CARACAS, Venezuela (AP) -- Venezuela may be the only country in the world where a new car becomes more expensive the instant it's driven off the dealership lot.
Buying a used 2012 Ford Explorer SUV means coughing up 1.2 million bolivars, the equivalent of about $60,000 at the street exchange rate and double the cost of a new car, according to the country's leading used car website. Late-model used Jeeps and Ford Fiestas also cost double the price of what a new model would cost. That runs counter to the trend elsewhere in the world where new cars lose value as soon as they're sold.
The price reversal, many economists say, is the result of President Hugo Chavez's socialist-oriented controls, which have turned this country's economy upside-down and already produced shortages of basic supplies such as sugar and cornmeal. In the auto market, those policies have dried up the inventory of new cars, and Venezuelans who manage to drive one away from a car lot often resell it quickly at a profit.
For people such as bank manager Luis Villamivar, that's transformed auto shopping into an odyssey.
"It's frustrating. I have the money I need to buy one, but there are no cars available," said Villamivar, who has been hunting for a car for more than five months.
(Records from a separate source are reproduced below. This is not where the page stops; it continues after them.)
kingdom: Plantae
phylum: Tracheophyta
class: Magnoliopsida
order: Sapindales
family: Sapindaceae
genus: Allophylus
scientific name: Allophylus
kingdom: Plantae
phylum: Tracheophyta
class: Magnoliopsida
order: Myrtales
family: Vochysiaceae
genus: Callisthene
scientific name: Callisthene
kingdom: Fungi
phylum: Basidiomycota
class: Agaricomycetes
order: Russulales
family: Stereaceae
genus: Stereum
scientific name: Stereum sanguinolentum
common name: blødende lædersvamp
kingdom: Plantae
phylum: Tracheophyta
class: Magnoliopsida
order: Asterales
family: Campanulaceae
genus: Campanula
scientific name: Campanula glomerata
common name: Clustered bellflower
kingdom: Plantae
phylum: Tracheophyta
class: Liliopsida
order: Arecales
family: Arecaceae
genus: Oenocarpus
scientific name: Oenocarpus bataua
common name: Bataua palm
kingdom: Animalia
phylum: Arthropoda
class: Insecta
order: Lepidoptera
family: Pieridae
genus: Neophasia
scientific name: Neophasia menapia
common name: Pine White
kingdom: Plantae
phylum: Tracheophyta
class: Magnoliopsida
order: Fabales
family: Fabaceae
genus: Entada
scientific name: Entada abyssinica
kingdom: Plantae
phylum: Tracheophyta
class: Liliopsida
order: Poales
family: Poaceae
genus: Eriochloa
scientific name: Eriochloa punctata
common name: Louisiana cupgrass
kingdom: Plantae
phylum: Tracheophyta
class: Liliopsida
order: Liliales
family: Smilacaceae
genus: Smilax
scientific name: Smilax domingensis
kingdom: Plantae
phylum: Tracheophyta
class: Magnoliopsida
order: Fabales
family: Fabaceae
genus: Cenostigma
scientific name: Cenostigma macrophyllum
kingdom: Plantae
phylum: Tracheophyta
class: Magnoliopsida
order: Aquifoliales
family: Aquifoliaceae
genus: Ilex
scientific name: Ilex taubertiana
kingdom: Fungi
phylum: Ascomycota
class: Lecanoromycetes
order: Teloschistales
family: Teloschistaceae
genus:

Even as the country sits on the biggest proven oil reserves in the world, its auto market has been rocked by a snowballing of government restrictions and their unintended consequences.
Trying to stem capital flight, Chavez's government has for the past decade maintained currency exchange controls, which have made buying dollars difficult for Venezuelans and produced a black market where much higher rates are paid for greenbacks. At the same time, the government has cut back on U.S. currency being sold through an official exchange agency to businesses, creating a shortage of dollars available for imports.
As a result, fewer autos are rolling off ships at the country's ports. And production overall at auto assembly plants in Venezuela has dropped, worsening the shortages and pushing used car prices even higher.
The currency shortages have also fueled inflation topping an annual rate of 20 percent, but dealers have been reluctant to raise their prices too much for fear of being accused by government officials of price speculation, which might jeopardize their access to cheap dollars through the official exchange. The inflation has further spiked demand, as many Venezuelans buy cars, as well as apartments and appliances, as an investment to prevent their savings from being eroded by inflation.
Russell Dallen, a securities trader at Caracas Capital Markets, predicted an official devaluation that took effect on Wednesday would spur even greater demand for cars as people try harder to shield their earnings from inflation.
"Clearly, the prices will go up and the waiting lists for new cars will continue to get longer," Dallen said.
Pro-Chavez lawmakers in the National Assembly have introduced a bill aimed at controlling both new and used auto prices while accusing many car dealerships of price speculation.
"There are numerous mafias that must be eradicated," said Congressman Elvis Amoroso, who introduced the bill. "There are irregularities among the plants and the dealerships, and in the end it's the consumer who must pay exorbitant prices who is the loser."
Steve H. Hanke, a professor of applied economics at Johns Hopkins University in Baltimore, warned that trying to control prices is likely to worsen the shortages.
"They can establish price controls, but if they are below the free-market price, there will be more shortages," Hanke said.
"There will always be a black market," he added. "They will not be able to control it. They would have to hire a lot of price control police."
Villamivar had his heart set on an SUV, such as a Jeep Cherokee or a Ford Explorer, and spent hours visiting showrooms, travelling by bus and hitching rides with friends to check dealerships in other cities.
Everywhere he went, sales managers told him they didn't have any vehicles in stock, although some said they would put his name at the top of their waiting lists if he paid them. He rejected those offers.
"This is like dealing with the mafia," Villamivar complained as he left a Volkswagen dealership with no cars and not even a space on a waiting list. A dozen cars that remained on the showroom floor had already been sold.
"I'm wasting a lot of time and spending a lot of money by continuing to look," he said, straightening his tie as he prepared to trudge off to a subway station. "As time passes, prices are increasing."